Reproduce the data verbatim, covering only the stretch from the line containing "Could you add" through the end of the data, with both ends included. Leave the pictures out of your answer.

Data drawn from a collection ::
************

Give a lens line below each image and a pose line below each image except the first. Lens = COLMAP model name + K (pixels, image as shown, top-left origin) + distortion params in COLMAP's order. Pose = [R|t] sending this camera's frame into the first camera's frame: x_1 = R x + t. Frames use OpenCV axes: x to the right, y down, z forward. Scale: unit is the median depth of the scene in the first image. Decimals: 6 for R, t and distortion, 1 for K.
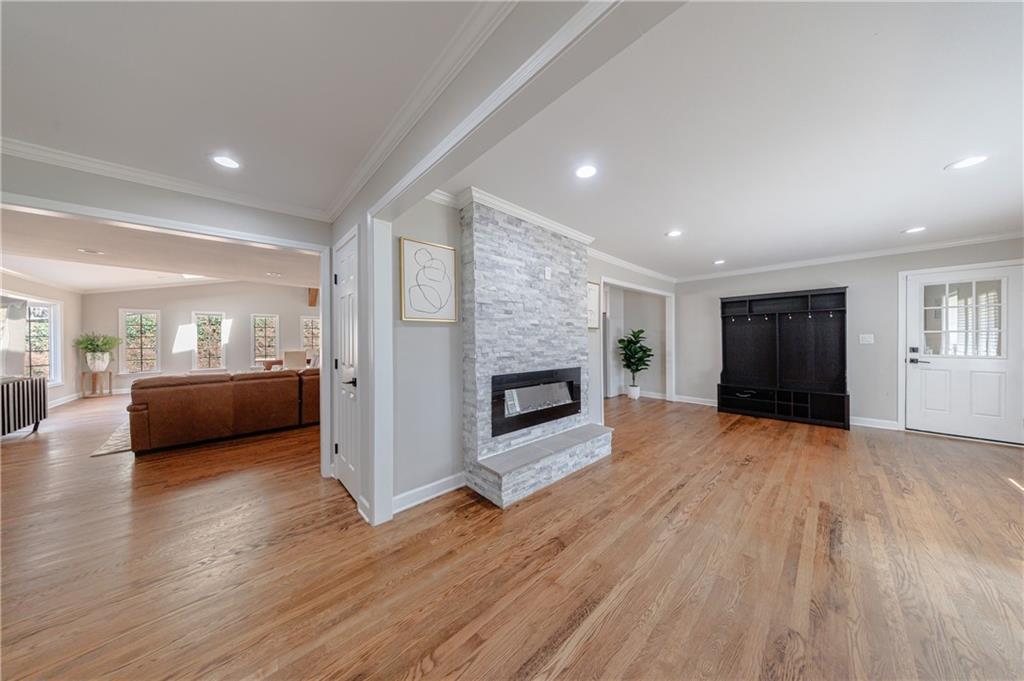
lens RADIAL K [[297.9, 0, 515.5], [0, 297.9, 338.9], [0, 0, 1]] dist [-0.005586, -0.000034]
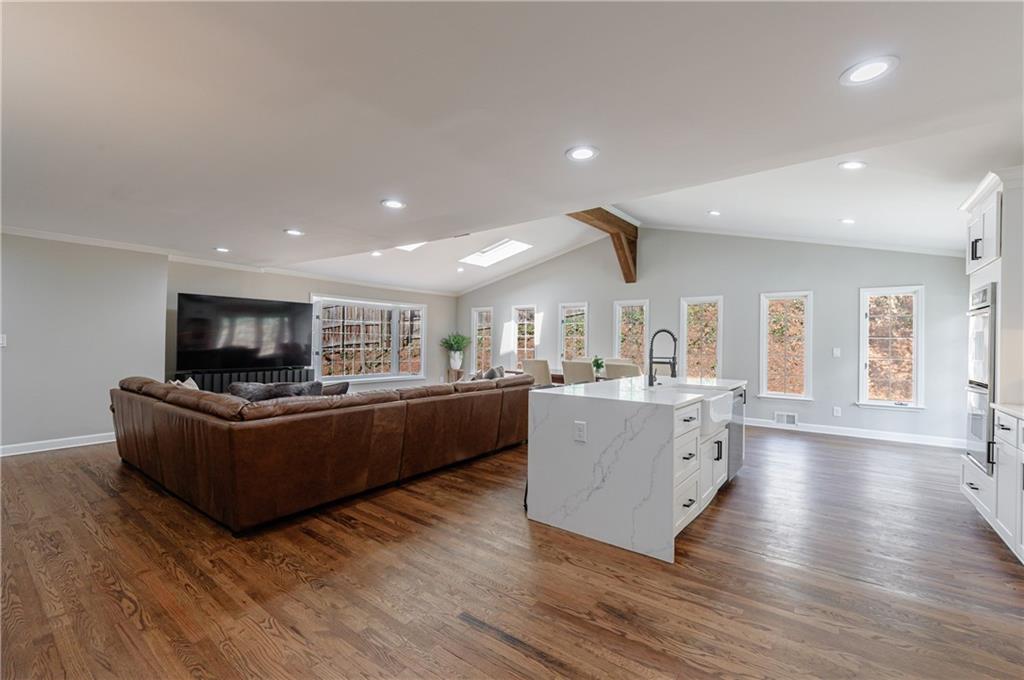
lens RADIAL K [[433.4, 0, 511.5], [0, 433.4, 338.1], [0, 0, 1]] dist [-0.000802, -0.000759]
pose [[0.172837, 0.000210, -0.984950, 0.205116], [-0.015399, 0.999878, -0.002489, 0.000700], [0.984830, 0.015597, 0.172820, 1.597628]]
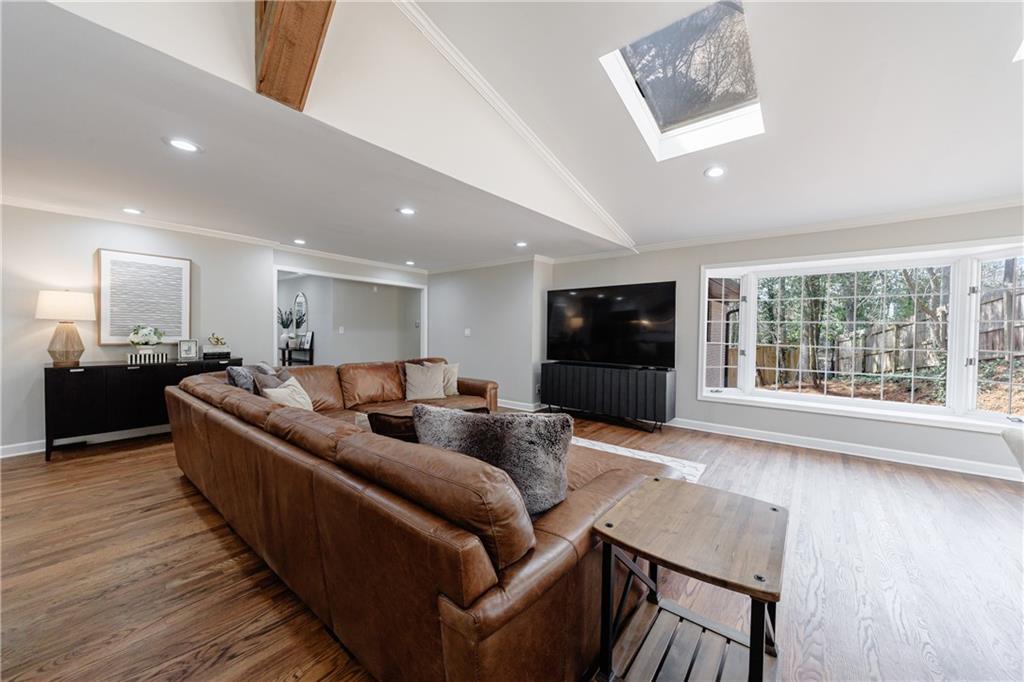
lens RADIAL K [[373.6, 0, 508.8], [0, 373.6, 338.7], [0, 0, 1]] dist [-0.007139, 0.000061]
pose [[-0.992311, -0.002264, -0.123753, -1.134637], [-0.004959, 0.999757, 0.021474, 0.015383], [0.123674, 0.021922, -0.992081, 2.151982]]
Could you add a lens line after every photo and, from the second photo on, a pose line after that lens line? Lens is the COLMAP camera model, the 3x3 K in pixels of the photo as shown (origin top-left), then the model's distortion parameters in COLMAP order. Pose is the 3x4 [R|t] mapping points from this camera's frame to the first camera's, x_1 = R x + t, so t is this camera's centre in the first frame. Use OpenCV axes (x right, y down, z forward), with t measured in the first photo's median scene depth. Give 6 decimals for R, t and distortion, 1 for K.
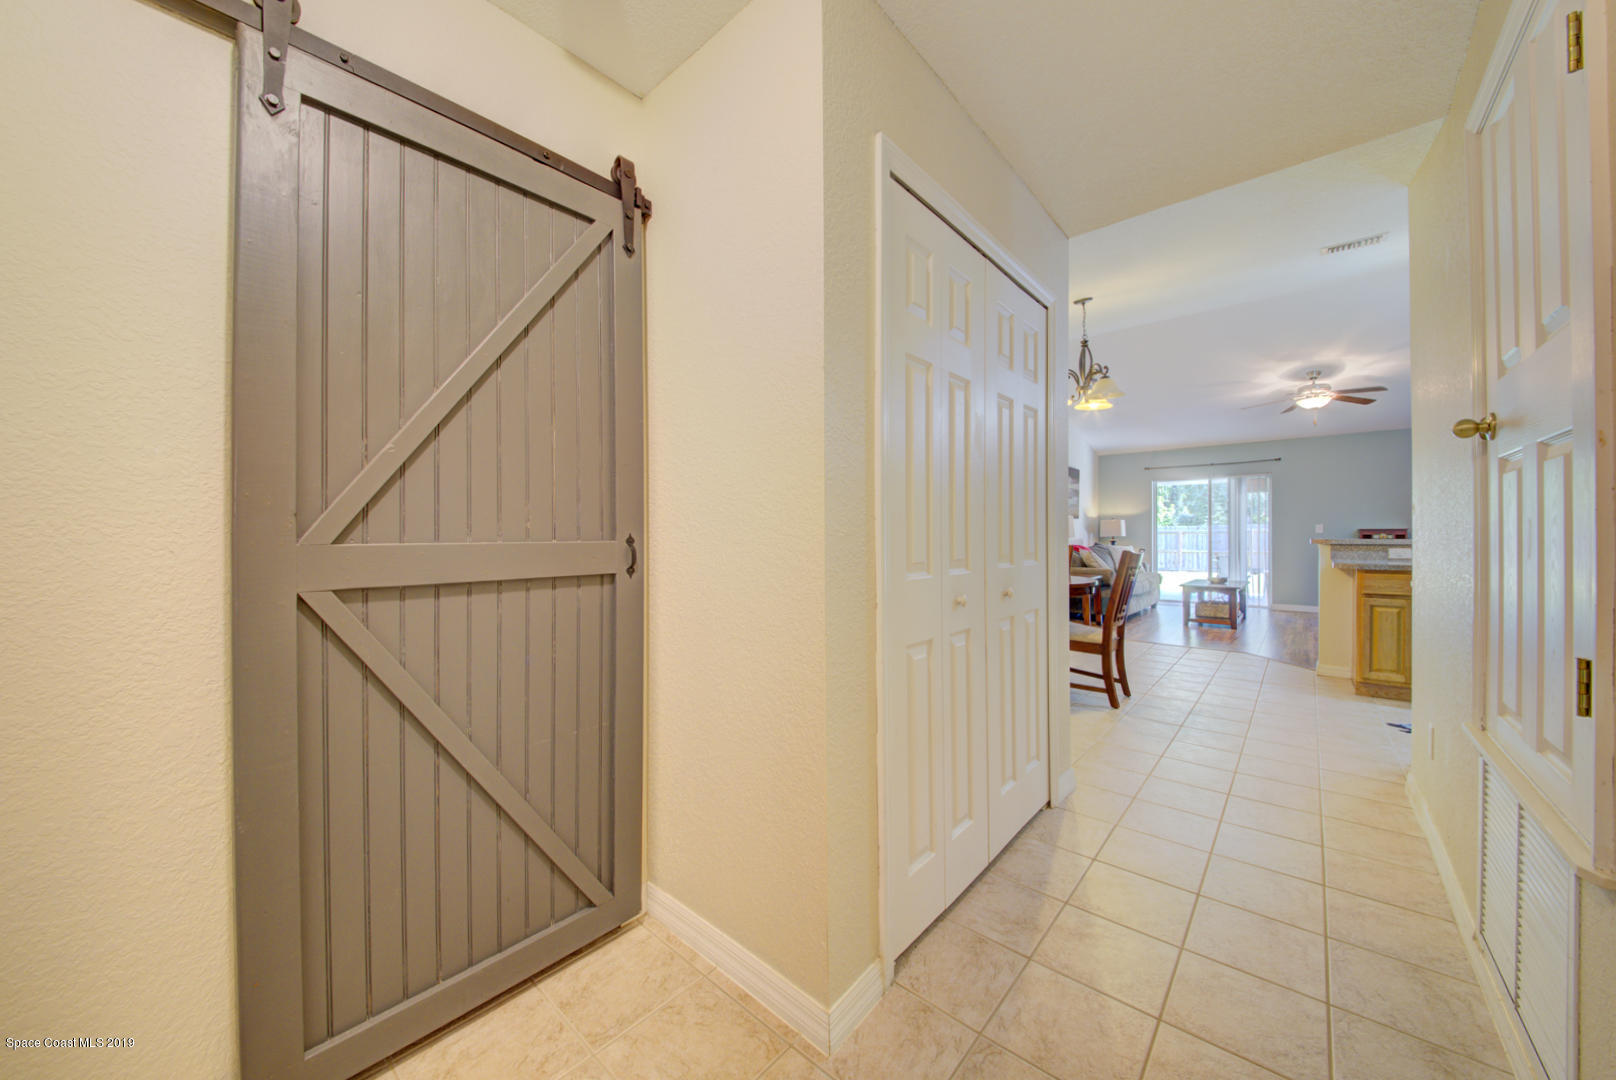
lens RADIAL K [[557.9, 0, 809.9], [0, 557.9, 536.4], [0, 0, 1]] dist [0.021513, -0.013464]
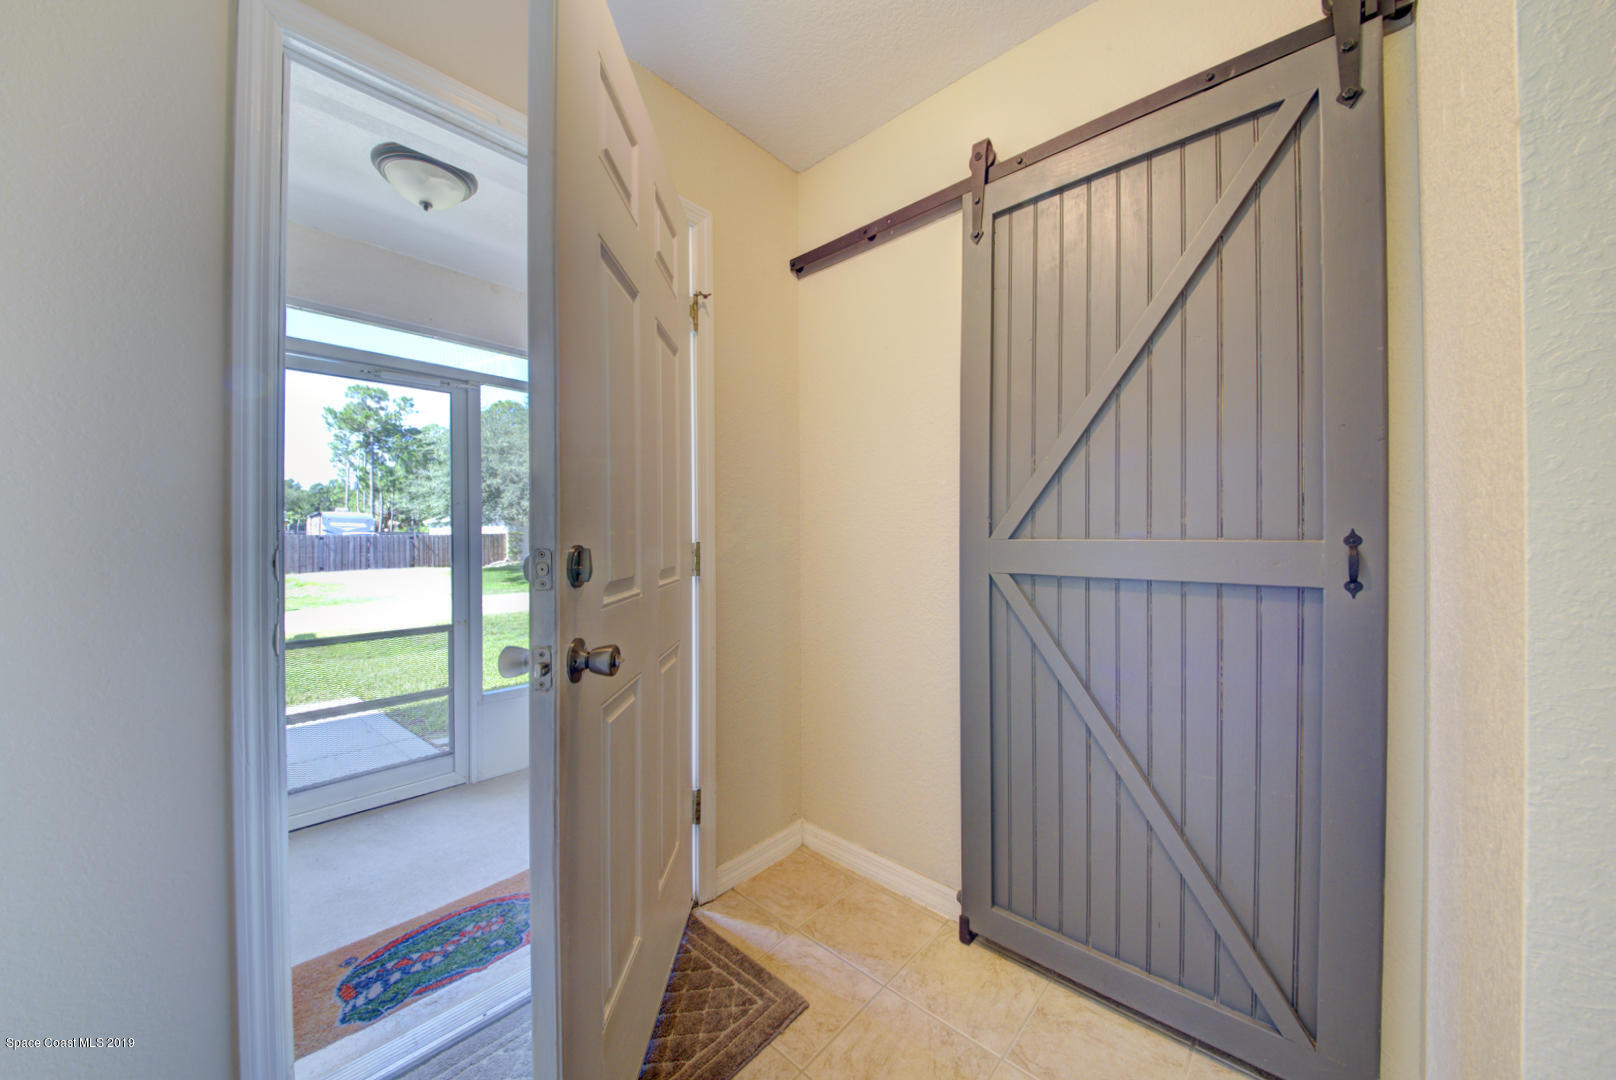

************

Reply to the task ::
Could you add a lens line after every photo and, from the second photo on, a pose line after that lens line? Lens is the COLMAP camera model, the 3x3 K in pixels of the photo as shown (origin top-left), then the model's distortion parameters in COLMAP order. Pose is the 3x4 [R|t] mapping points from this camera's frame to the first camera's, x_1 = R x + t, so t is this camera's centre in the first frame. Use OpenCV axes (x right, y down, z forward), with t measured in the first photo's median scene depth. Give 6 decimals for R, t and distortion, 1 for K.
lens RADIAL K [[557.9, 0, 809.9], [0, 557.9, 536.4], [0, 0, 1]] dist [0.021513, -0.013464]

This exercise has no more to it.